Released two years later, Deadly Circuit is an even more slippery crime story with Serrault getting another strong showcase. Based on the novel The Eye of the Beholder by Marc Behm (later adapted disastrously in English under that title in 1999 with Ewan McGregor and Ashley Judd), the unorthodox story follows detective Beauvoir (Serrault), known as "The Eye," who is still recovering from the disappearance of his young daughter. His current job is to dig up info on Paul, the heir of a wealthy local family who believe his current girlfriend could be trouble. His surveillance leads him to the couple in time to see the woman in question (Adjani), who goes by numerous aliases but is really named Catherine, disposing of Paul's body in the water and taking off with his money. Under the guise of reporting that the young man in still alive, The Eye continues to follow Catherine as she commits further homicides and changes identities with The Eye becoming increasingly complicit in her crimes.
Also co-written by Michel Audiard (along with son and now celebrated filmmaker Jacques Audiard), Deadly Circuit superficially feels like an '80s French crime film but its disjointed, obsessive pacing makes it feel wholly unique. Obviously Adjani is ideal casting as an identity-shifting femme fatale (as she already proved with 1983's
One Deadly Summer), here getting a great showcase going through a range of wigs, costumes, and accents. Though she and Serrault only interact briefly in the film, it's a treat seeing them dancing around in the same storyline with the climactic meeting
between them more than living up to expectations. You also get a feast of character actors here including Macha Méril as Serrault's ex-wife, Sami Frey, Jean-Claude Brialy, and Stéphane Audran in another of her great makeup disguises. Unfortunately the film was trimmed by over 20 minutes shortly after its release and was mostly seen on TV and home video in this compromised form, which deleted a significant amount of surveillance footage and upset both the rhythm of the film and its indulgence in different locations. An uncut 2K restoration was undertaken in France and first released there on Blu-ray and DVD in 2023, followed by its English-subtitled debut on Blu-ray from Kino Lorber in 2024 featuring the trailer and a new audio commentary by filmmaker Daniel Kremer who gets to really dive into the cinematic language of the film, its use of psychological visual cues, the impact of framing and editing choices, and much more.

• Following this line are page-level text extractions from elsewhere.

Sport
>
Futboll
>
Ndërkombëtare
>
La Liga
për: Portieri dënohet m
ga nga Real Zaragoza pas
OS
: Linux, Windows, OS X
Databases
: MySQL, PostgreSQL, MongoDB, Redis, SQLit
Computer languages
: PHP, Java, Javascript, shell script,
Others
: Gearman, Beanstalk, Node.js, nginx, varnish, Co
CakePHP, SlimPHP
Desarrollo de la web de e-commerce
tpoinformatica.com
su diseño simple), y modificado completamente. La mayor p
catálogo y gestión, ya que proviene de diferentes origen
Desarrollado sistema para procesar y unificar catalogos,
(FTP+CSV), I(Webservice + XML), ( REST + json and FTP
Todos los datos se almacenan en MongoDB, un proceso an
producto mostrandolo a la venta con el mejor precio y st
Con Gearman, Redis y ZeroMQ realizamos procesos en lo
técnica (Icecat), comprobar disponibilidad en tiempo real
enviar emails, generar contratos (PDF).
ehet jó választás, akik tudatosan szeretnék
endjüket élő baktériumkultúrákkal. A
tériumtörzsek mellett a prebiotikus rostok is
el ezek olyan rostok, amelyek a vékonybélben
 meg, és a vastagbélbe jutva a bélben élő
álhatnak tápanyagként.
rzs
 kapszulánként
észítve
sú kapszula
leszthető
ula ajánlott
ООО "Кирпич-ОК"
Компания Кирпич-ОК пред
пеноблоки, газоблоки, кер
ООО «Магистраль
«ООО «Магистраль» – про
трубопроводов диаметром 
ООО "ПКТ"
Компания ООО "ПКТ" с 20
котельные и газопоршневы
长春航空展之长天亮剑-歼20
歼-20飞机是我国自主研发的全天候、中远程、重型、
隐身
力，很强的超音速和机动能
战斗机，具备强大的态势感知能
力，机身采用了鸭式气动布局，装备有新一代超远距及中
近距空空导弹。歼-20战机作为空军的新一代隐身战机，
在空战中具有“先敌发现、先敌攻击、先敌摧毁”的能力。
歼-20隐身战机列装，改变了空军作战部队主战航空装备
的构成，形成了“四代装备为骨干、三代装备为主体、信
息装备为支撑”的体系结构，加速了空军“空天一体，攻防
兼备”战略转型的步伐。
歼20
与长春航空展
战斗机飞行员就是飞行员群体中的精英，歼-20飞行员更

The Radiance Blu-ray comes from the same impressive uncut restoration, again with the correct color timing and crisp detail throughout. Again the LPCM 1.0 French audio is in great shape and comes with a different, more British translation for the English subtitles. Here Rachael Nisbet handles commentary duties and does a top-notch job examining this film as part of the "polar" style of French crime films, comparing it to the novel, and covering the careers and achievements of the major players. In the 2016 archival featurette "Sacred Circuit" (34m29s), Claude and Annie Miller, director of photography Pierre Lhomme, Gassot, Jacques Audiard, Chabert, and Muse talk about the creation of the script, approaching Serrault despite reservations over him having lost his own daughter, the emotional impact that aspect created within the film, the challenges of getting the film funded, and the logistics of shooting so many locations in twelve weeks. Also included are the trailer and "Hypnotic Fascination" (7m32s) with filmmaker Philippe Le Guay discussing the aesthetic precision of the film despite its challenging production, the reputation of the Behm novel, and his admiration for the screenplay's adaptation choices. The set also comes with an insert booklet featuring an essay by Adam Scovell and an archival interview with Gassot.